- _Exercise requirements_:
Answer these from the text on the reverse greedy method below, one per line:
1. How many real networks were used in the empirical analyses?
2. In the ranking, are nodes added later considered more or less important for maintaining network connectivity?
3. What kind of networks does the paper focus on?

- _Selected excerpt_:

This paper proposes a novel method named reverse greedy (RG) method. The first word stands for the process that we add nodes one by one to an empty network, which is inverse to the usual process that removes nodes from the original network. The second word emphasizes that we choose the nodes added by minimizing the size of the largest component. Empirical analyses on eighteen real networks show that RG performs remarkably better than well-known state-of-the-art methods.

Algorithms

The core of the RG algorithm is the reverse process, which adds nodes one by one to an empty network while minimizes the cost function until all nodes in the considered network are added. Then, nodes are ranked inverse to the order of additions, that is to say, the later added nodes are more important in maintaining the network connectivity. Denote \(G(V,E)\) the original network under consideration, where \(V\) and \(E\) are the sets of nodes and edges, respectively. This paper focuses on simple networks, where the weights and directions of edges are ignored, and the self loops are not allowed. The reverse process starts from an empty network \({G}_{0}({V}_{0},{E}_{0})\), where \({V}_{0}=\varnothing \) and \({E}_{0}=\varnothing \). At the \((n+1)\)th time step, one node from the remaining set \(V-{V}_{n}\) is selected to add into the current network \({G}_{n}({V}_{n},{E}_{n})\) to form a new network of \((n+1)\) nodes, say \({G}_{n+1}({V}_{n+1},{E}_{n+1})\). Note that, all progressive networks \({G}_{n}\) (\(n=0,1,2,\cdots \ ,N\), with \(N\) being the size of the original network \(G\)) in the process are induced subgraphs of \(G\). For example, \({G}_{n}\) is consisted of all edges in \(G\) with both two ends belonging to \({V}_{n}\). According to the greedy strategy, the selected node \(i\) should minimize the size of the largest component in \({G}_{n+1}\). If there are multiple nodes satisfying this condition, we will choose the one with the help of another structural feature of the node \(i\) in \(G\) (e.g., degree, betweenness, and so on). Therefore, the cost function can be defined as

$$cost(i,n+1)={G}_{n+1}^{\max }(i)+\varepsilon f(i),$$
(1)

- _Supplied records_:
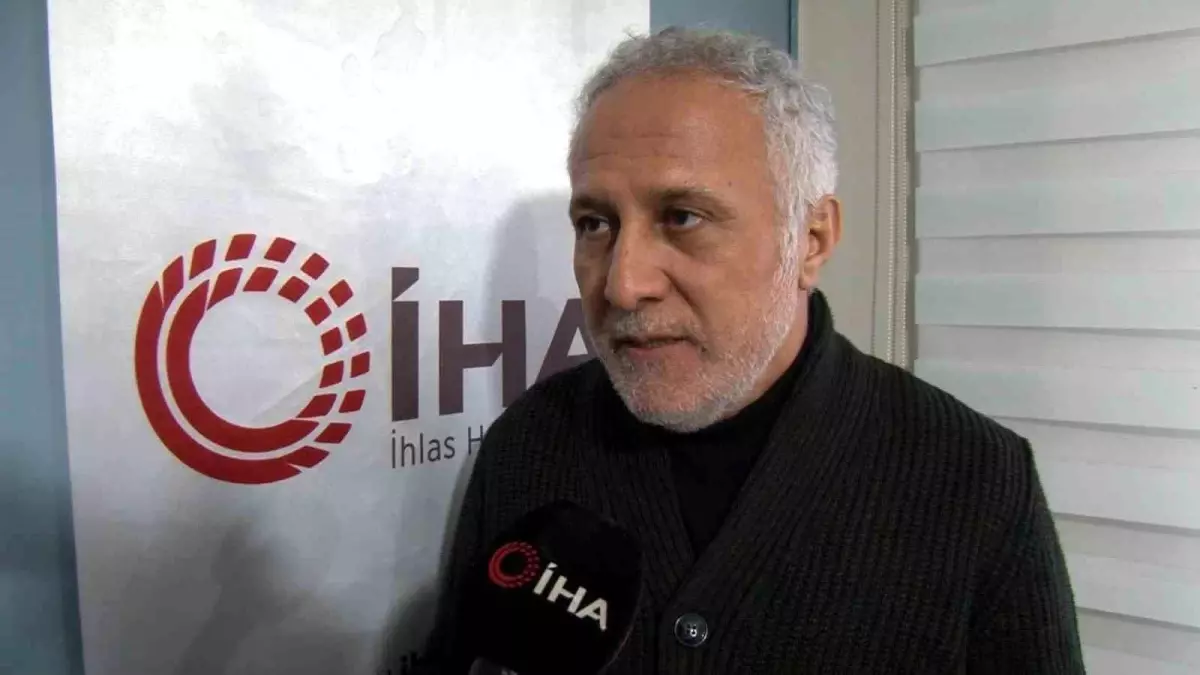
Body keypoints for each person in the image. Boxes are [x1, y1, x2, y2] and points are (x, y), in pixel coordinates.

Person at [416, 27, 1084, 673]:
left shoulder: (976, 482)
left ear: (811, 240)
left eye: (683, 217)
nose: (623, 283)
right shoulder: (531, 444)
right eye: (595, 224)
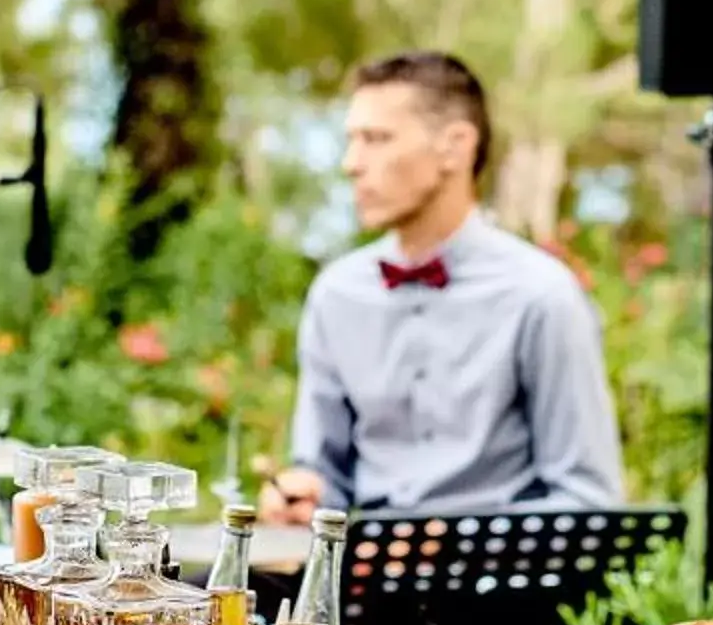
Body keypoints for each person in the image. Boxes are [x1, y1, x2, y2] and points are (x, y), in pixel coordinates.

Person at [264, 52, 624, 524]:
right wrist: (303, 494)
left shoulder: (541, 296)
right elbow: (325, 475)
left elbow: (586, 499)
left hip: (494, 584)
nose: (351, 164)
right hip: (362, 574)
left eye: (376, 139)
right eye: (351, 140)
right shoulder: (336, 295)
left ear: (455, 147)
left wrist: (463, 546)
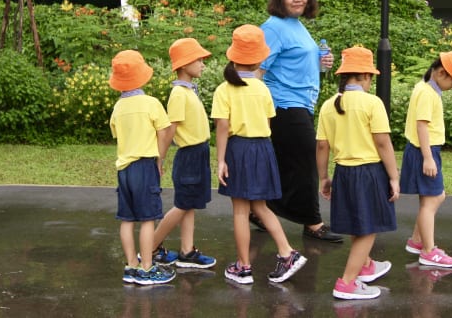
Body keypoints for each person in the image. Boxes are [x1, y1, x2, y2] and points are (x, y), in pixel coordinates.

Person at [211, 24, 308, 285]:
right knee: (261, 207)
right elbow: (267, 122)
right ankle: (287, 252)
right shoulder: (263, 89)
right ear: (259, 59)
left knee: (241, 211)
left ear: (233, 56)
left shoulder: (225, 89)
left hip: (239, 149)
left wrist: (220, 160)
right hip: (263, 148)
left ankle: (243, 266)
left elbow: (223, 126)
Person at [257, 0, 342, 243]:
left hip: (301, 103)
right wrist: (252, 106)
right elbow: (258, 69)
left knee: (285, 164)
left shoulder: (297, 25)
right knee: (306, 163)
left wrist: (320, 64)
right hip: (284, 104)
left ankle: (260, 211)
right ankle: (313, 223)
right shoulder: (273, 27)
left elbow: (293, 63)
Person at [316, 46, 400, 300]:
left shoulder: (329, 105)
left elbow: (322, 145)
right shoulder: (372, 103)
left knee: (358, 220)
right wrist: (394, 177)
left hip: (343, 172)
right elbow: (383, 142)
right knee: (368, 228)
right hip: (369, 172)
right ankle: (347, 282)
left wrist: (323, 177)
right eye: (371, 77)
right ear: (364, 76)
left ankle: (366, 264)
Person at [401, 49, 452, 269]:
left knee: (433, 197)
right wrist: (427, 158)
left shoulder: (425, 89)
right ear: (442, 72)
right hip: (424, 151)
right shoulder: (426, 93)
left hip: (425, 151)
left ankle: (417, 241)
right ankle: (428, 251)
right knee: (432, 199)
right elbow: (421, 125)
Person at [108, 49, 176, 286]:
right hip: (145, 165)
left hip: (124, 169)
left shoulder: (118, 107)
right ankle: (147, 268)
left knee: (127, 219)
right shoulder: (151, 103)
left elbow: (117, 134)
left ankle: (131, 266)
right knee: (148, 219)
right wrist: (159, 159)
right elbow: (164, 131)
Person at [148, 37, 217, 270]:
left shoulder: (188, 91)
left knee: (189, 205)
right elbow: (170, 130)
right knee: (182, 205)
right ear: (185, 64)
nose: (203, 64)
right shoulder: (178, 94)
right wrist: (160, 158)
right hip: (188, 155)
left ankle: (187, 251)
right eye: (198, 60)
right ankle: (151, 247)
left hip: (199, 152)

- _Answer for this exercise_:
1. Eighteen.
2. More important.
3. Simple networks, where edge weights and directions are ignored and self loops are not allowed.